I also think it wouldn't be unreasonable to remove the automatic disabling of src/dest checks.

This is not possible as this API call targets the dynamic ENI, as in the one that is automatically created by the instance. As far as I know it is not possible to configure the ENI with this feature in the launch template. That said, I am not sure if this setting needs to be turned on for both the dynamic and static ENI, or just the static one.

Indeed, the EC2 in ASG gets a temporary IP, and when the 1st one detaches, it receives the one that was previously allocated. I am just curious if changing the system setup to first meanwhile having an instance in place will give any benefit to win some time.

Regarding the production workload, mostly, the kafka traffic passes by through the NAT Gateway. We did some raw benchmarks, especially on GN instance values are not that bad. Would you expect any issues for this use case? We have a situation that the fargate EKS cluster is CHEAPER than the traffic cost...

I also assumed that the actual AWS Gateway may have the tweaked kernel and network stuff because the raw performance is flat lining at some point and not scaling together with the instance size at some certain point.

In the "Limitations" section of the wiki you have mentioned 5-second failover time, how can I be achieved?

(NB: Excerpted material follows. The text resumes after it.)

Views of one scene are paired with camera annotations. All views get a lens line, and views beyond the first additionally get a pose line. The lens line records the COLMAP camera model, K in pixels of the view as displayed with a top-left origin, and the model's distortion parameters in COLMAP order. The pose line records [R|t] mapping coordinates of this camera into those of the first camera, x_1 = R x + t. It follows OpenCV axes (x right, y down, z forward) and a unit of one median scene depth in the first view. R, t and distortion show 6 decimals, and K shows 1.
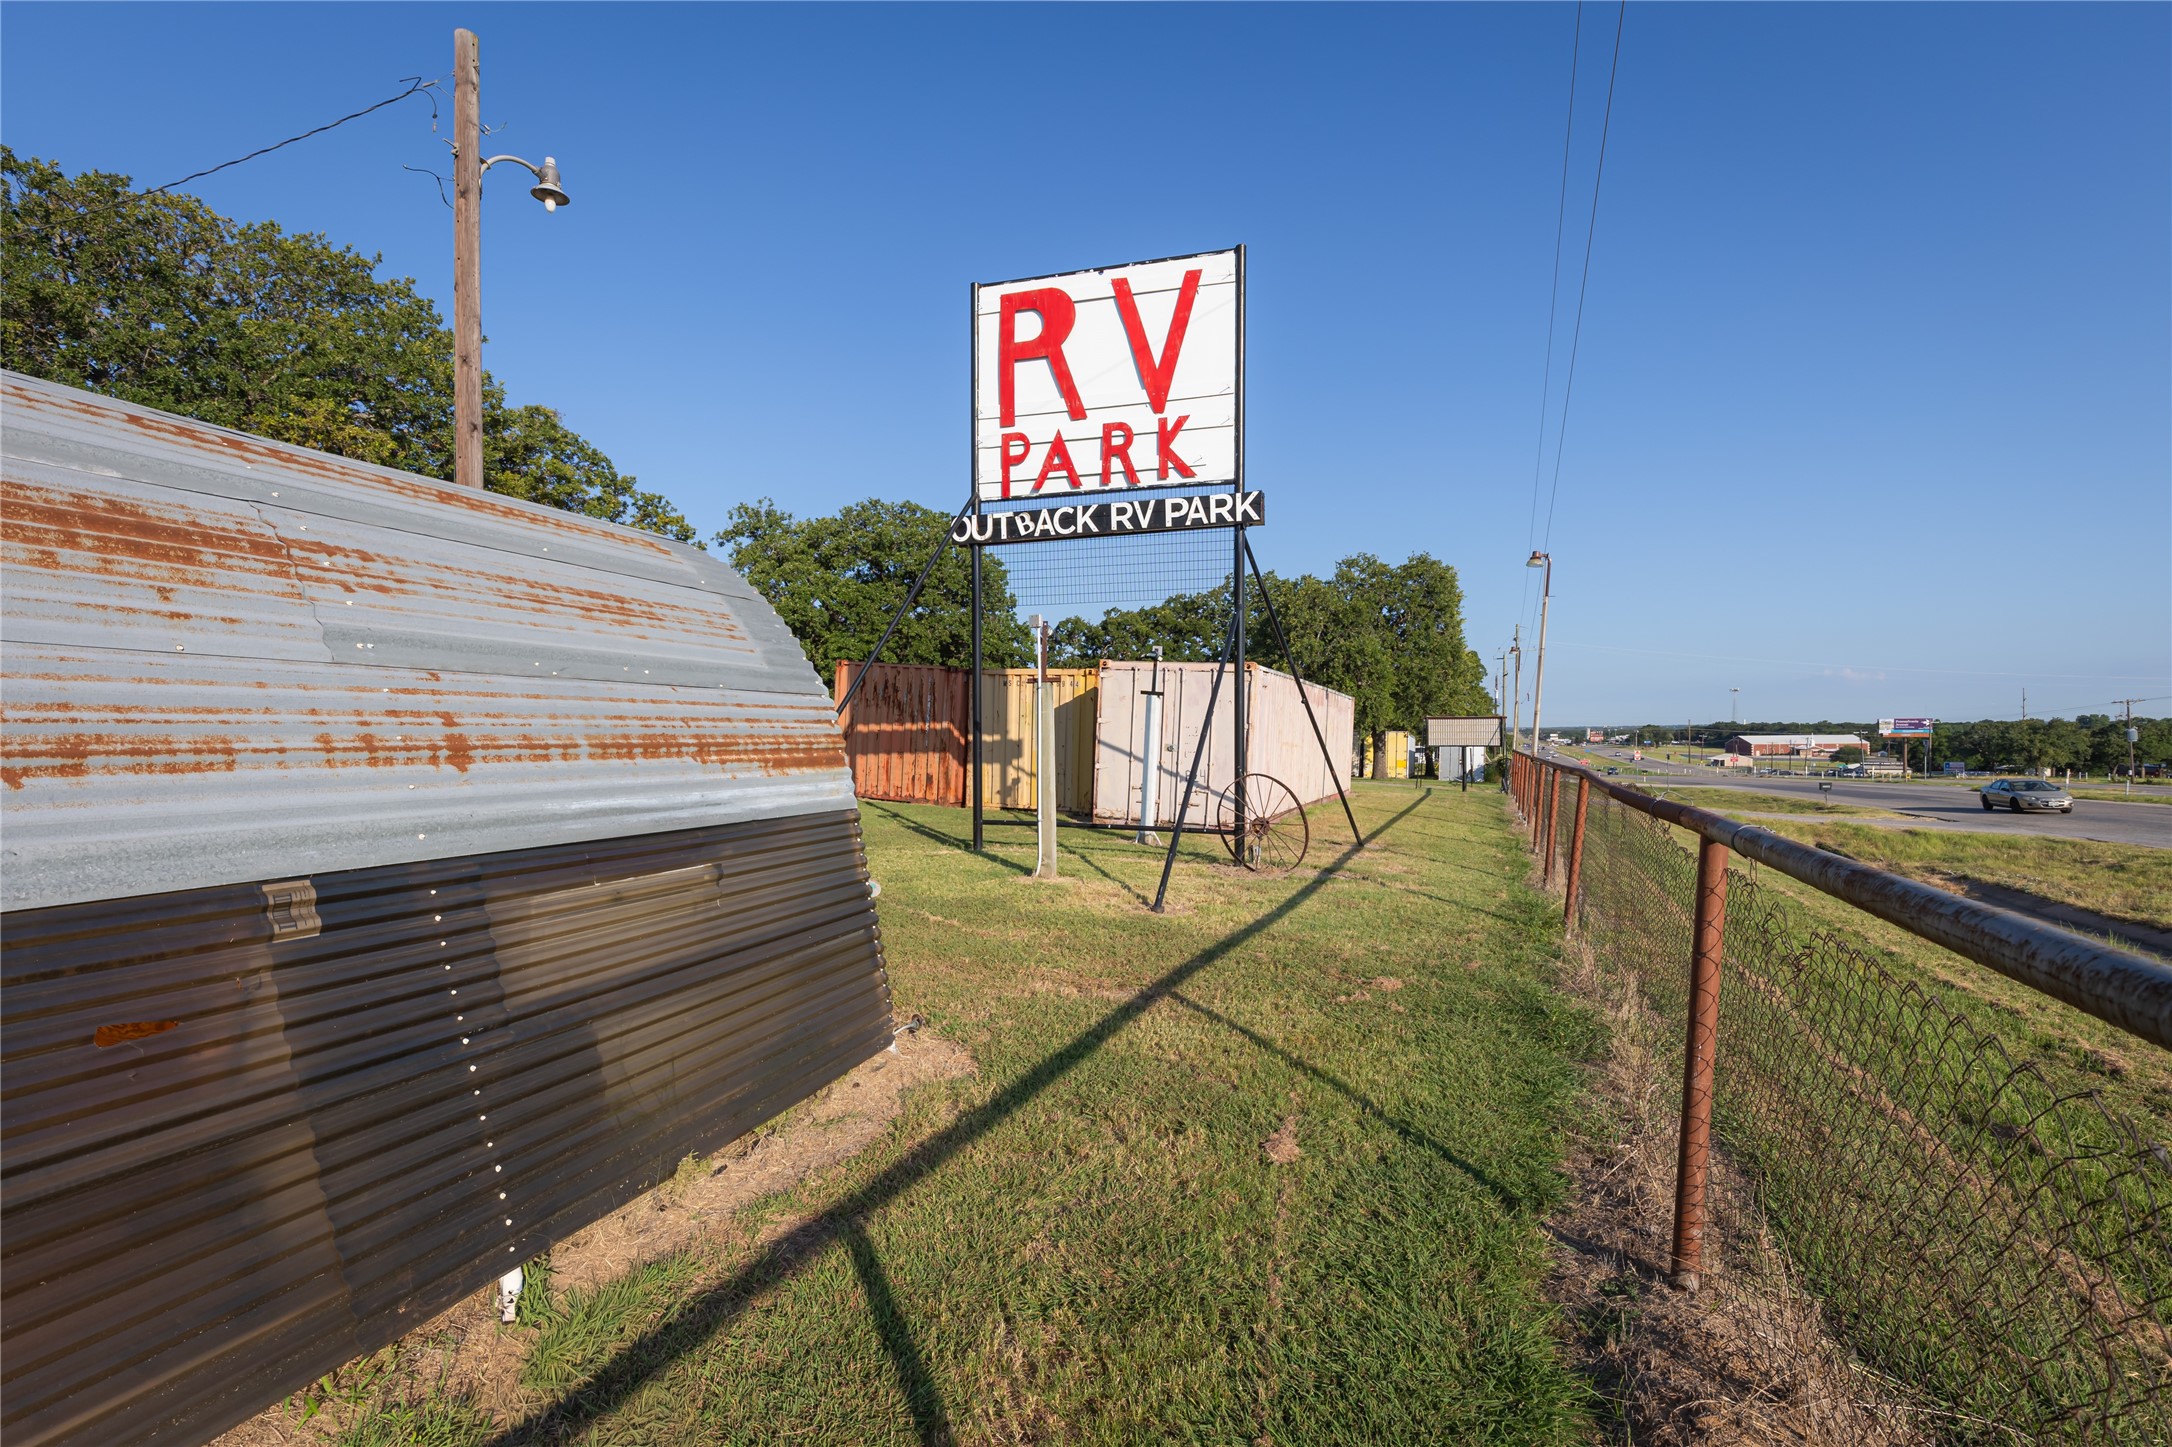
lens RADIAL K [[994.7, 0, 1089.3], [0, 994.7, 734.0], [0, 0, 1]] dist [0.002359, 0.000074]
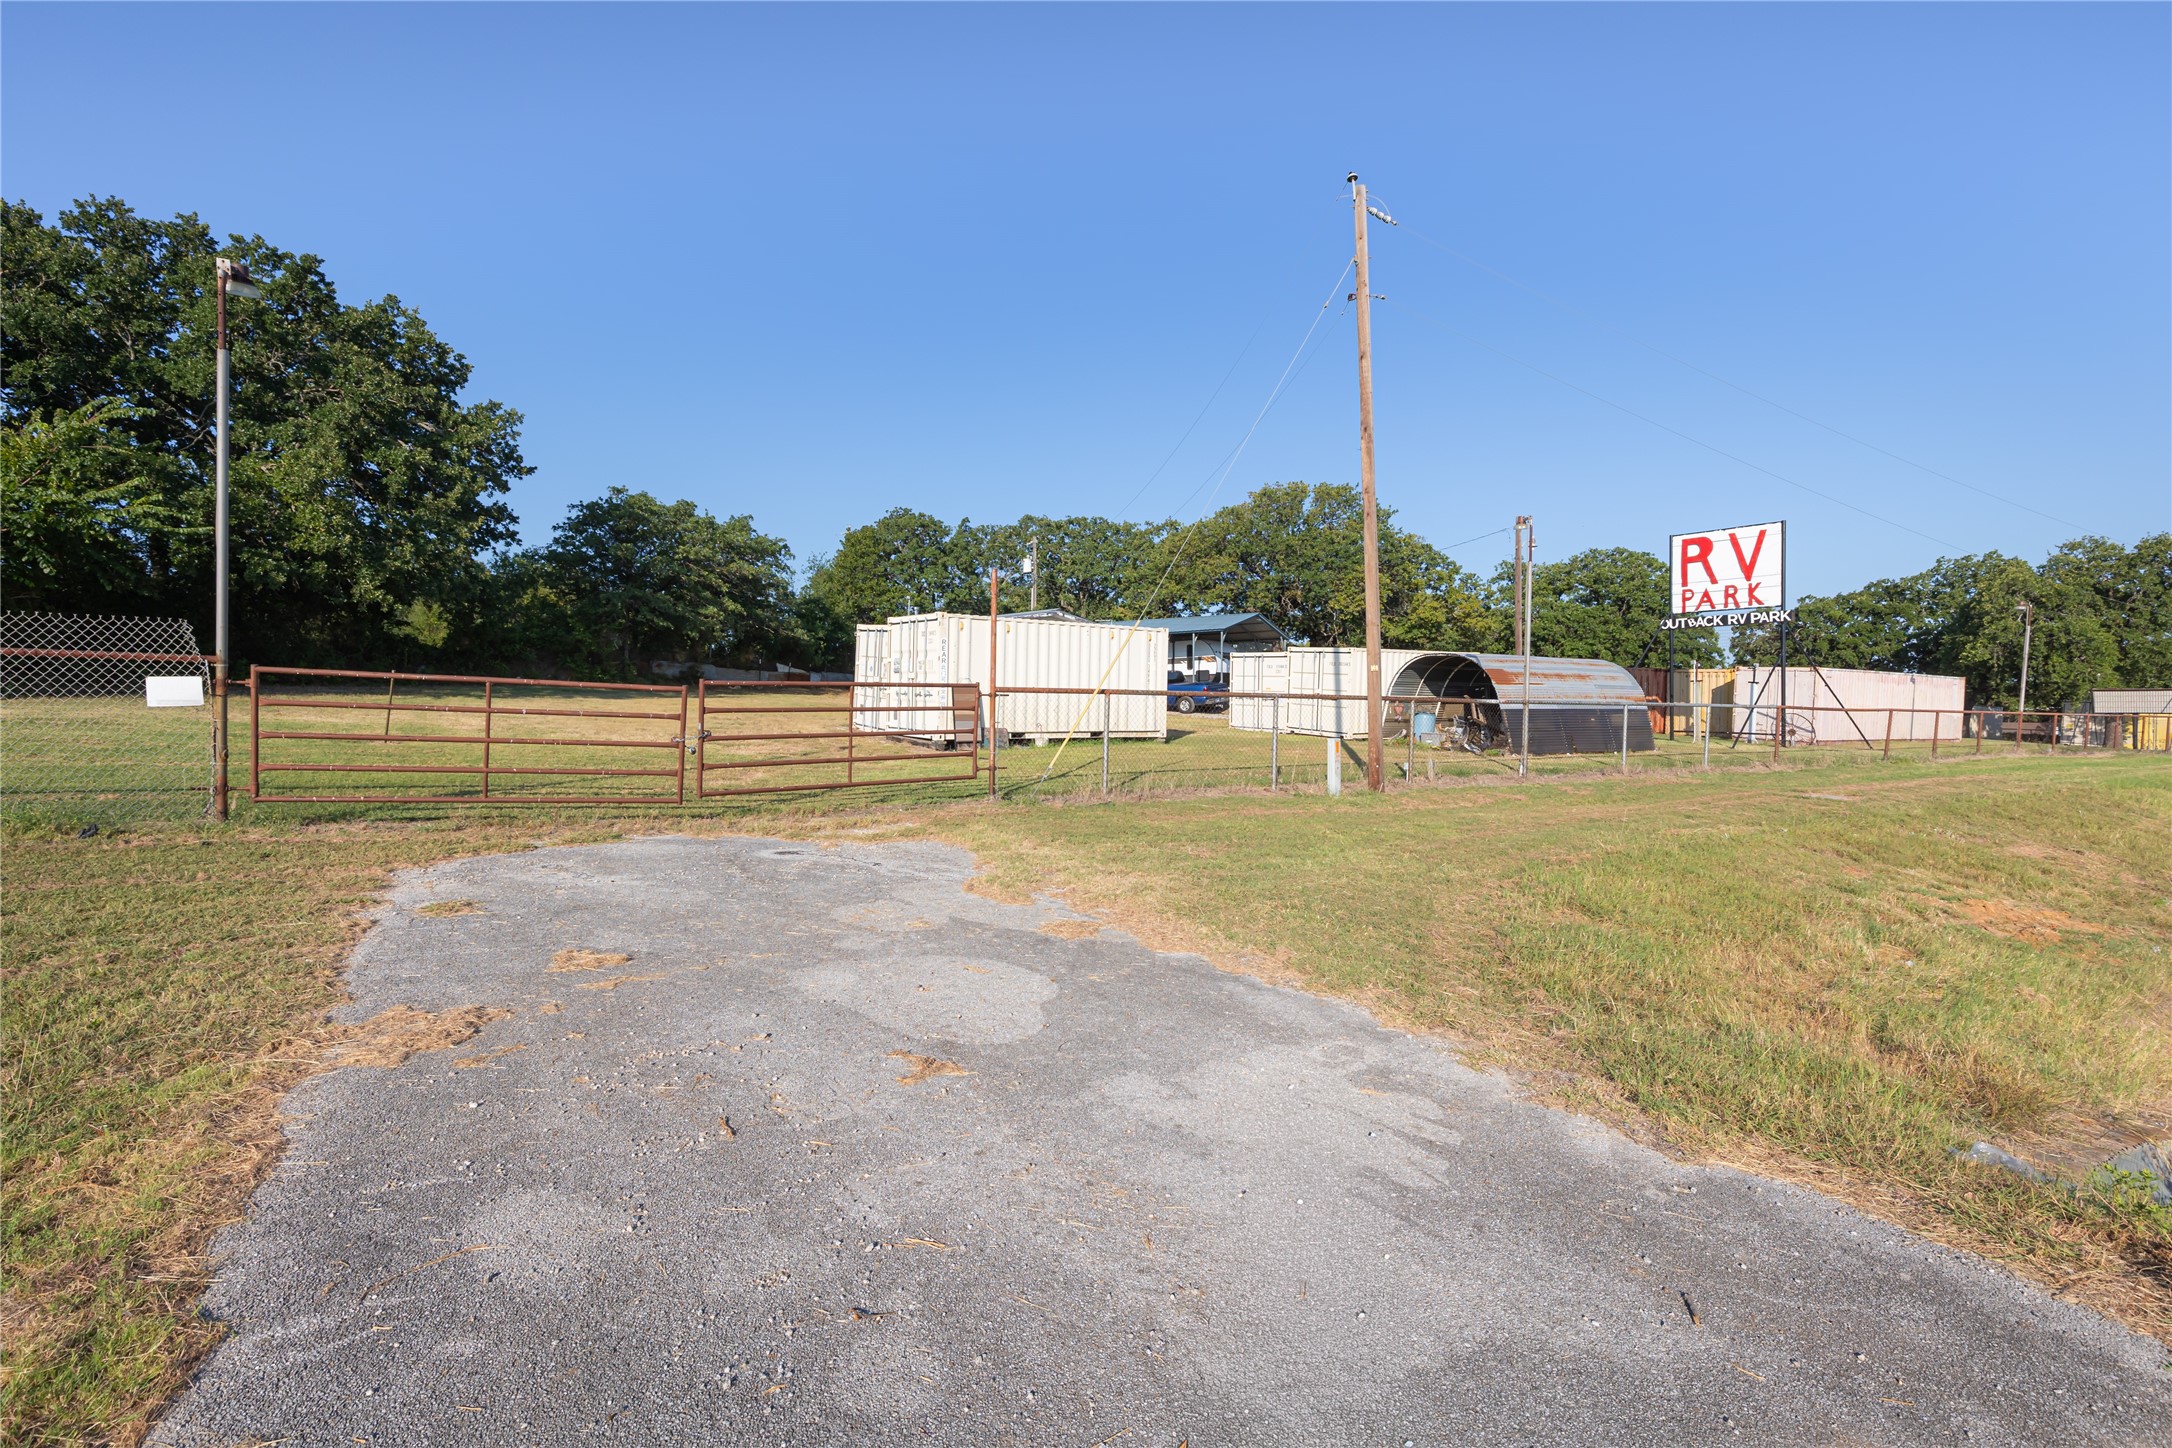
lens RADIAL K [[994.7, 0, 1087.1], [0, 994.7, 708.1], [0, 0, 1]] dist [0.002359, 0.000074]
pose [[0.800892, 0.004708, -0.598791, 0.245005], [-0.004777, 0.999988, 0.001474, 0.029008], [0.598790, 0.001680, 0.800904, -2.196952]]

AndrewGuenther commented 6 months ago

I am just curious if changing the system setup to first meanwhile having an instance in place will give any benefit to win some time.

Moving the EIP allocation will bring launch-after-terminate and launch-before-terminate times more in line for your use case, and the explicit detach will bring it down a bit more, but that's all we can do for now.

Regarding the production workload, mostly, the kafka traffic passes by through the NAT Gateway. We did some raw benchmarks, especially on GN instance values are not that bad. Would you expect any issues for this use case? We have a situation that the fargate EKS cluster is CHEAPER than the traffic cost...

It's all about your tolerances to NAT downtime. I've deployed fck-nat to tons of production workloads, but there are some cases where I don't. All comes down to your requirements.

In the "Limitations" section of the wiki you have mentioned 5-second failover time, how can I be achieved?

The limitations section does not say 5-second failover time. It says it can be a 5 minute failover time in cases where you fully rely on ASG replacement of an unhealthy host and that launching a second instance while the first is still healthy would result in "a few seconds" of downtime, which is admittedly more ambiguous than it should be.

As part of the improvements we'll make here (reordering EIP attachment, adding an explicit detach) I'll do some benchmarking on replacement times and make those docs more objective.